The strong resemblance of Kim Jong Un (right) to his popular grandfather Kim Il Sung (left) may be subliminally creating warm feelings among his followers.
Photographs show he has his grandfather’s double chin and dark eyebrows, and his haircut supposedly is a throwback to the older man’s style in the 1940s. Some reports speculate that Kim Jong Un has even undergone plastic surgery to make him look more like his popular grandfather, North Korea founder Kim Il Sung, and less like his father, Kim Jong Il, who was not as well-liked.
Whether the resemblance to his grandfather has been inherited and/or surgically enhanced, it sure can’t hurt Kim Jong-Un, his late father’s handpicked successor to lead North Korea, psychologist Robert Bornstein says. He'll likely benefit from the experience many of us have had of feeling warmly toward a person we’ve just met simply because they resemble someone we like.
“We tend to prefer things that seem familiar over the things that seem unfamiliar, all other things being equal,” says Bornstein, a psychology professor at Adelphi University in Garden City, N.Y. “People will prefer a familiar-looking face over one that is less familiar.”
Psychologists call this phenomenon “the mere-exposure effect,” as in the mere exposure to someone or something leads to liking him or it. “It’s actually very powerful,” says Bornstein, who’s been studying the mere-exposure effect ever since he wrote his dissertation on it in the 1980s.
There are 300 to 400 studies in the scientific literature about the phenomenon, mostly having to do with visual and auditory--“things like voices, accents, the cadence of a person’s voice”--characteristics. “If it rings a bell, then we do have this initial reflexive response to it,” Bornstein says.
In other words, when it comes to North Korea dictators, like grandfather, like grandson.

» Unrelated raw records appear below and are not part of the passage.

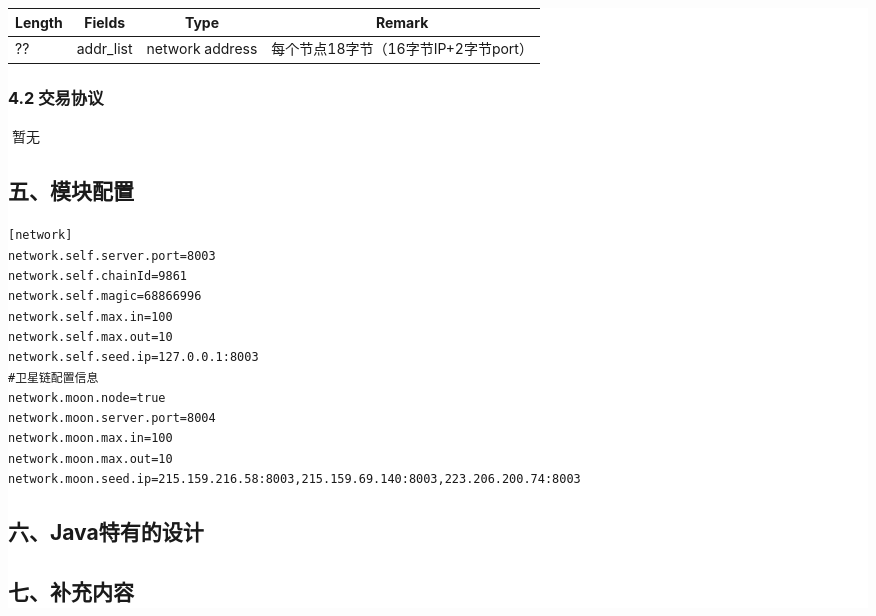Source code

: | Length | Fields    | Type            | Remark                               |
| ------ | --------- | --------------- | ------------------------------------ |
| ??     | addr_list | network address | 每个节点18字节（16字节IP+2字节port） |



### 4.2 交易协议

​         暂无

## 五、模块配置



```
[network]
network.self.server.port=8003
network.self.chainId=9861
network.self.magic=68866996
network.self.max.in=100
network.self.max.out=10
network.self.seed.ip=127.0.0.1:8003
#卫星链配置信息
network.moon.node=true
network.moon.server.port=8004
network.moon.max.in=100
network.moon.max.out=10
network.moon.seed.ip=215.159.216.58:8003,215.159.69.140:8003,223.206.200.74:8003
```

## 六、Java特有的设计

[^说明]: 核心对象类定义,存储数据结构，......

## 七、补充内容

[^说明]: 上面未涉及的必须的内容



[^注]: 服务接口信息（url）从kernel模块定时获取并缓存。
[^说明]: 这里说明事件的topic，事件的格式协议（精确到字节），事件的发生情景。
[参考<事件总线>]: ./
[^说明]: 这里说明订阅哪些事件，订阅的原因，事件发生后的处理逻辑
[^说明]: 节点间通讯的具体协议，参考《网络模块》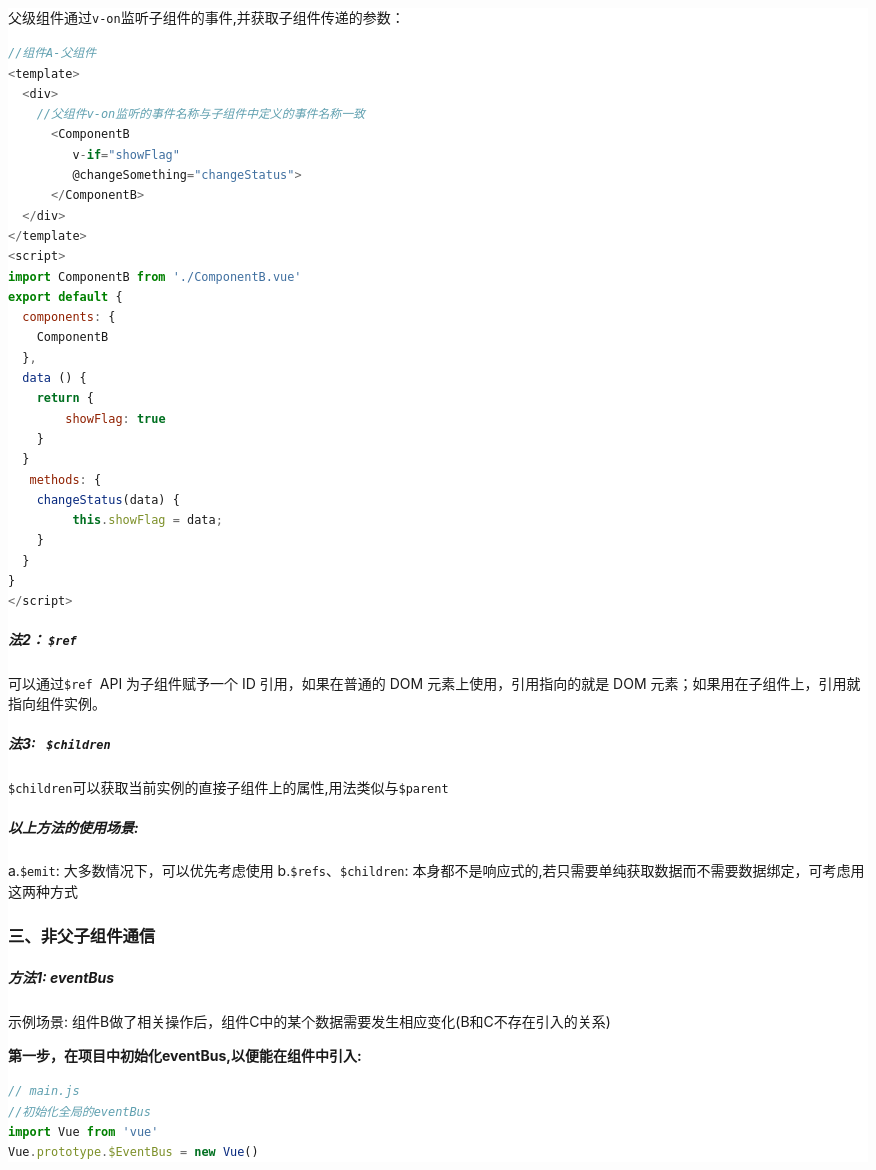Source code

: 父级组件通过` v-on `监听子组件的事件,并获取子组件传递的参数：

```javascript
//组件A-父组件
<template>
  <div>
    //父组件v-on监听的事件名称与子组件中定义的事件名称一致
      <ComponentB
         v-if="showFlag" 
         @changeSomething="changeStatus">
      </ComponentB>
  </div>
</template>
<script>
import ComponentB from './ComponentB.vue'
export default {
  components: {
    ComponentB
  },
  data () {
    return {
        showFlag: true
    }
  }
   methods: {
    changeStatus(data) {
         this.showFlag = data;
    }
  }  
}
</script>
```

##### 法2： `$ref`
可以通过`$ref `API 为子组件赋予一个 ID 引用，如果在普通的 DOM 元素上使用，引用指向的就是 DOM 元素；如果用在子组件上，引用就指向组件实例。

##### 法3:  ` $children`
 
`$children`可以获取当前实例的直接子组件上的属性,用法类似与`$parent`

##### 以上方法的使用场景:

a.`$emit`:  大多数情况下，可以优先考虑使用
b.`$refs`、`$children`:  本身都不是响应式的,若只需要单纯获取数据而不需要数据绑定，可考虑用这两种方式
### 三、非父子组件通信
##### 方法1: eventBus
示例场景: 组件B做了相关操作后，组件C中的某个数据需要发生相应变化(B和C不存在引入的关系)

**第一步，在项目中初始化eventBus,以便能在组件中引入:**

```javascript
// main.js
//初始化全局的eventBus
import Vue from 'vue'
Vue.prototype.$EventBus = new Vue()
```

But can familiarity breed contempt as well as warm fuzzies? Maybe, Bornstein says, although there haven’t been nearly as many studies of that question. But some research suggests that if you meet someone who reminds you of, say, a hated boss, “you have sort of a negative gut reaction to them,” Bornstein says, “and it can be hard to overcome, partly because gut reactions are so powerful.”